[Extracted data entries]
========================

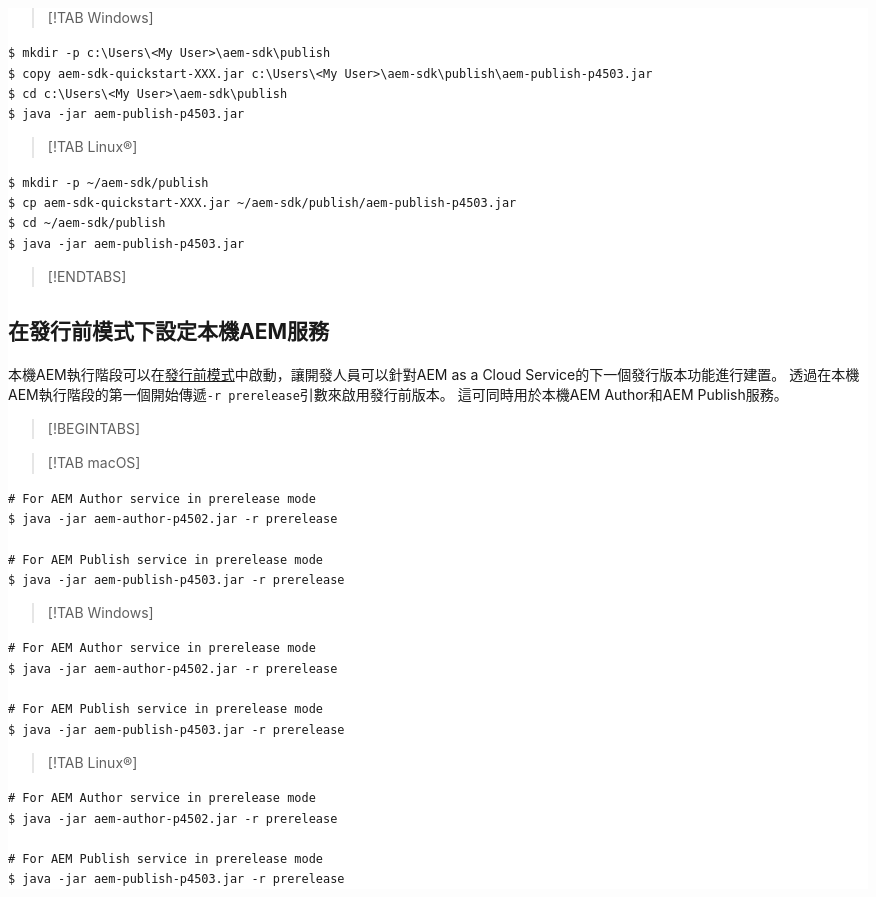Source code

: >[!TAB Windows]

```shell
$ mkdir -p c:\Users\<My User>\aem-sdk\publish
$ copy aem-sdk-quickstart-XXX.jar c:\Users\<My User>\aem-sdk\publish\aem-publish-p4503.jar
$ cd c:\Users\<My User>\aem-sdk\publish
$ java -jar aem-publish-p4503.jar
```

>[!TAB Linux®]

```shell
$ mkdir -p ~/aem-sdk/publish
$ cp aem-sdk-quickstart-XXX.jar ~/aem-sdk/publish/aem-publish-p4503.jar
$ cd ~/aem-sdk/publish
$ java -jar aem-publish-p4503.jar
```

>[!ENDTABS]


## 在發行前模式下設定本機AEM服務

本機AEM執行階段可以在[發行前模式](https://experienceleague.adobe.com/docs/experience-manager-cloud-service/content/release-notes/prerelease.html?lang=zh-Hant)中啟動，讓開發人員可以針對AEM as a Cloud Service的下一個發行版本功能進行建置。 透過在本機AEM執行階段的第一個開始傳遞`-r prerelease`引數來啟用發行前版本。 這可同時用於本機AEM Author和AEM Publish服務。


>[!BEGINTABS]

>[!TAB macOS]

```shell
# For AEM Author service in prerelease mode
$ java -jar aem-author-p4502.jar -r prerelease

# For AEM Publish service in prerelease mode
$ java -jar aem-publish-p4503.jar -r prerelease
```

>[!TAB Windows]

```shell
# For AEM Author service in prerelease mode
$ java -jar aem-author-p4502.jar -r prerelease

# For AEM Publish service in prerelease mode
$ java -jar aem-publish-p4503.jar -r prerelease
```

>[!TAB Linux®]

```shell
# For AEM Author service in prerelease mode
$ java -jar aem-author-p4502.jar -r prerelease

# For AEM Publish service in prerelease mode
$ java -jar aem-publish-p4503.jar -r prerelease
```

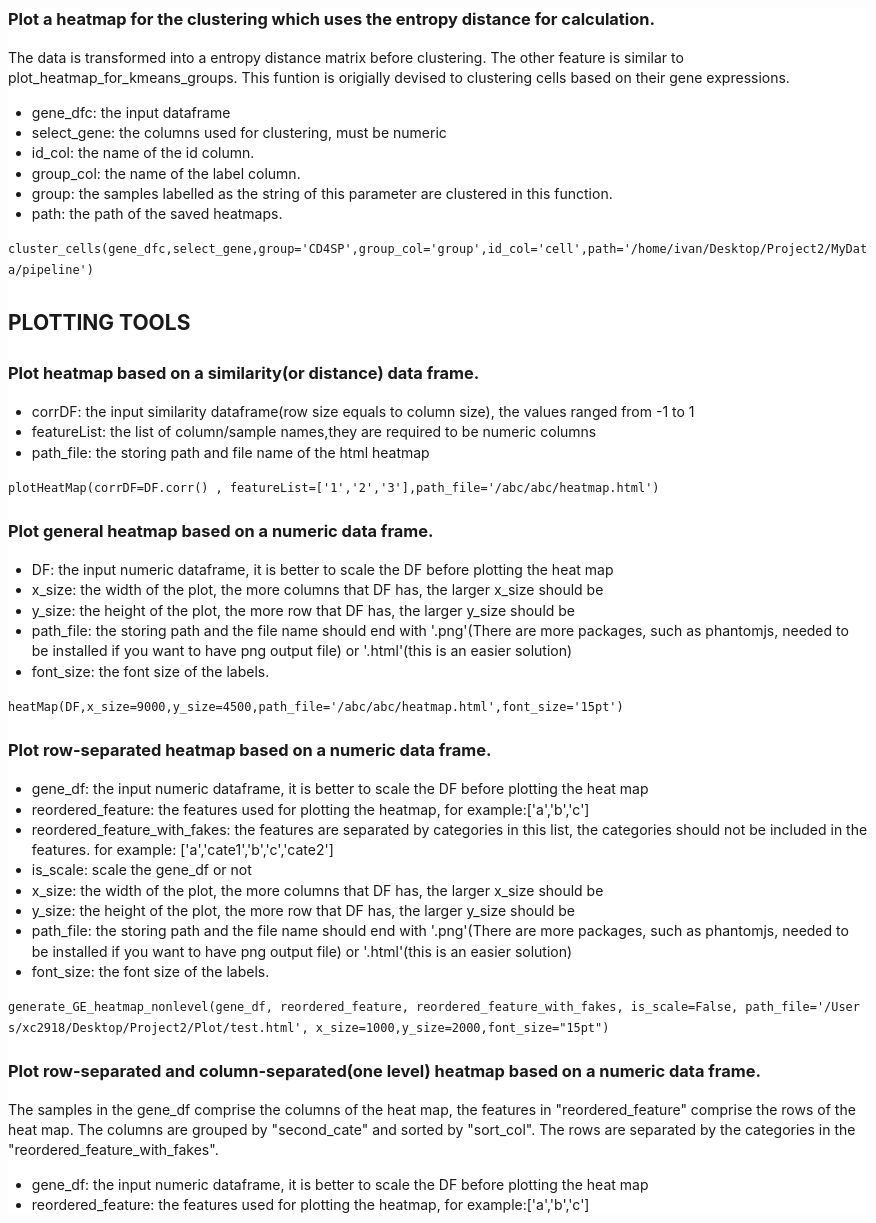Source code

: ### Plot a heatmap for the clustering which uses the entropy distance for calculation. 
The data is transformed into a entropy distance matrix before clustering. The other feature is similar to plot_heatmap_for_kmeans_groups. This funtion is origially devised to clustering cells based on their gene expressions.
* gene_dfc: the input dataframe
* select_gene: the columns used for clustering, must be numeric
* id_col: the name of the id column.
* group_col: the name of the label column.
* group: the samples labelled as the string of this parameter are clustered in this function.
* path: the path of the saved heatmaps.
```
cluster_cells(gene_dfc,select_gene,group='CD4SP',group_col='group',id_col='cell',path='/home/ivan/Desktop/Project2/MyData/pipeline')
```
## PLOTTING TOOLS
### Plot heatmap based on a similarity(or distance) data frame. 
* corrDF: the input similarity dataframe(row size equals to column size), the values ranged from -1 to 1
* featureList: the list of column/sample names,they are required to be numeric columns
* path_file: the storing path and file name of the html heatmap
```
plotHeatMap(corrDF=DF.corr() , featureList=['1','2','3'],path_file='/abc/abc/heatmap.html')
```
### Plot general heatmap based on a numeric data frame. 
* DF: the input numeric dataframe, it is better to scale the DF before plotting the heat map
* x_size: the width of the plot, the more columns that DF has, the larger x_size should be
* y_size: the height of the plot, the more row that DF has, the larger y_size should be
* path_file: the storing path and the file name should end with '.png'(There are more packages, such as phantomjs, needed to be installed if you want to have png output file) or '.html'(this is an easier solution)
* font_size: the font size of the labels.
```
heatMap(DF,x_size=9000,y_size=4500,path_file='/abc/abc/heatmap.html',font_size='15pt')
```
### Plot row-separated heatmap based on a numeric data frame. 
* gene_df: the input numeric dataframe, it is better to scale the DF before plotting the heat map
* reordered_feature: the features used for plotting the heatmap, for example:['a','b','c']
* reordered_feature_with_fakes: the features are separated by categories in this list, the categories should not be included in the features. for example: ['a','cate1','b','c','cate2']
* is_scale: scale the gene_df or not
* x_size: the width of the plot, the more columns that DF has, the larger x_size should be
* y_size: the height of the plot, the more row that DF has, the larger y_size should be
* path_file: the storing path and the file name should end with '.png'(There are more packages, such as phantomjs, needed to be installed if you want to have png output file) or '.html'(this is an easier solution)
* font_size: the font size of the labels.
```
generate_GE_heatmap_nonlevel(gene_df, reordered_feature, reordered_feature_with_fakes, is_scale=False, path_file='/Users/xc2918/Desktop/Project2/Plot/test.html', x_size=1000,y_size=2000,font_size="15pt")
```
### Plot row-separated and column-separated(one level) heatmap based on a numeric data frame. 
The samples in the gene_df comprise the columns of the heat map, the features in "reordered_feature" comprise the rows of the heat map. The columns are grouped by "second_cate" and sorted by "sort_col". The rows are separated by the categories in the "reordered_feature_with_fakes".
* gene_df: the input numeric dataframe, it is better to scale the DF before plotting the heat map
* reordered_feature: the features used for plotting the heatmap, for example:['a','b','c']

========================

- PROBLEM DESCRIPTION -
From the entries, give the number of lines where the string "features" is found, and nothing else.

- ANSWER SECTION -
4